A former leader of an extremist group was sentenced to three and a half years in prison on Tuesday for his role in a “swatting” scheme whose targets included journalists, a sitting secretary and a predominantly black church, the officials said. federal prosecutors.
John Cameron Denton, 27, of Montgomery, Texas, who the Justice Department identified as a former head of the Atomwaffen Division, a neo-Nazi paramilitary group, was sentenced to 41 months in prison for his role in a crushing conspiracy in which he and others brought false allegations of “homemade bombs, hostage-taking or other violent activities” to authorities in the hope of attracting a forceful police response at the front door of the city. ‘an involuntary third party.
Their efforts led to attacks on 134 sites across the country from October 2018 to February 2019, according to the United States Attorney’s Office for the Eastern District of Virginia. Prosecutors said Mr. Denton and many of his co-conspirators “chose targets because they were motivated by racial animosity.”
“The defendants have caused irreversible trauma to the victims of these heinous crimes,” Raj Parekh, acting US attorney for the Eastern District of Virginia, said in a statement. “This case sends an unmistakable message that those who target individuals because of their race, religion or any other form of bias will be identified, apprehended and brought to justice.”
In February 2020, charges were first laid against Mr Denton and other associates in the Atomwaffen division, accused of intimidating and harassing journalists and activists.
After his arrest, Mr Denton signed a plea agreement in July, pleading guilty to making interstate threats to injure.
Authorities say Mr Denton’s co-conspirators included two foreign nationals and another man, John William Kirby Kelley, sentenced in March to more than two years in prison.
In an affidavit with the criminal complaint against Mr. Denton, authorities detailed multiple crush attacks on places such as Alfred Street Baptist Church, a predominantly black church in Virginia; Old Dominion University, which Mr. Kelley attended; and the ProPublica New York office as well as the home of a ProPublica reporter – two targets that Mr. Denton personally identified as being crushed.
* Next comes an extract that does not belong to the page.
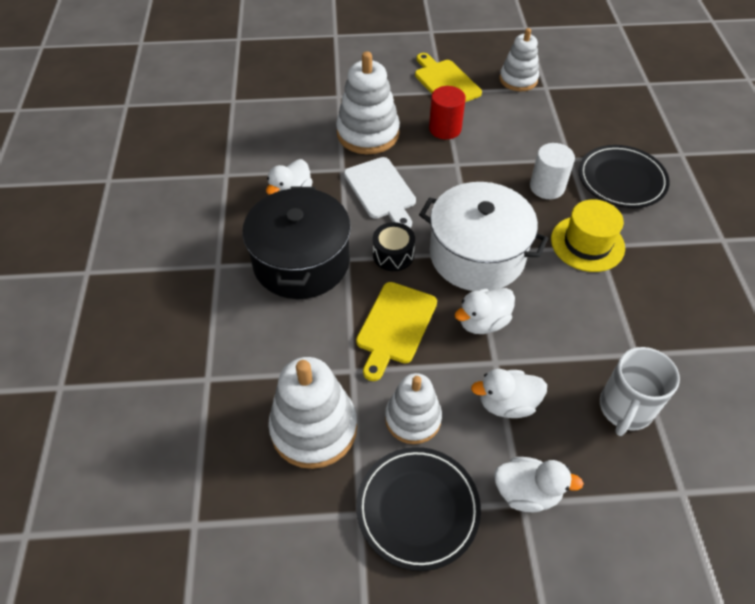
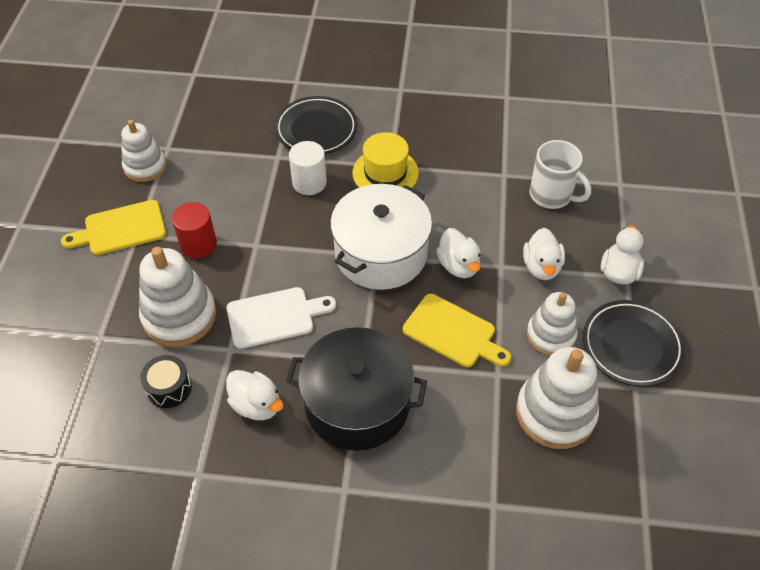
camera: 80 degrees left, 0 degrees up
(393, 255) = (366, 320): black drum -> black drum (169, 388)

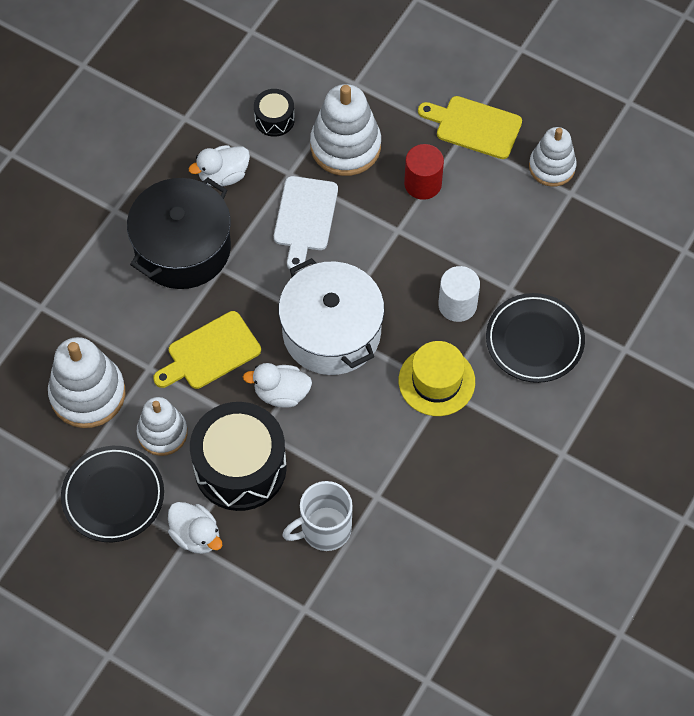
camera: 115 degrees right, 10 degrees up
(121, 229) = (474, 127): yellow cutting board -> yellow cutting board turned 75 degrees counterclockwise
(541, 267) = (240, 467): white duck -> black drum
The affidavit did not identify the “US cabinet official” who was targeted in one of the massive attacks, but last year a person with knowledge of the investigation who was not authorized to speak publicly said Kirstjen Nielsen, homeland security secretary during the Trump administration, was the cabinet official targeted by Atomwaffen.
On Tuesday, Andrew Stewart, a lawyer representing Denton, said in a statement that his client had “full responsibility for his actions and their consequences.”
“He has embarked on a process of real change and the well-reasoned sentence in court today is the next step,” said Mr. Stewart. “He is deeply sorry for the victims of the two phone calls he suggested, their families and anyone else aggrieved by the plot.”
According to the affidavit, Mr. Denton unknowingly met an undercover FBI agent in January 2020 at his home, where he admitted to using a voice changer to make overwhelming calls and targeting reporters who reported him. had reported and its affiliation with the Atomwaffen Division.
According to the Southern Poverty Law Center, an organization that monitors hate groups, the group is known for its neo-Nazi and “accelerationist” beliefs, which means it seeks a collapse of society to make way for an exclusively ethnic state. White. In July 2020, the group announced that it had reorganized as a National Socialist Order.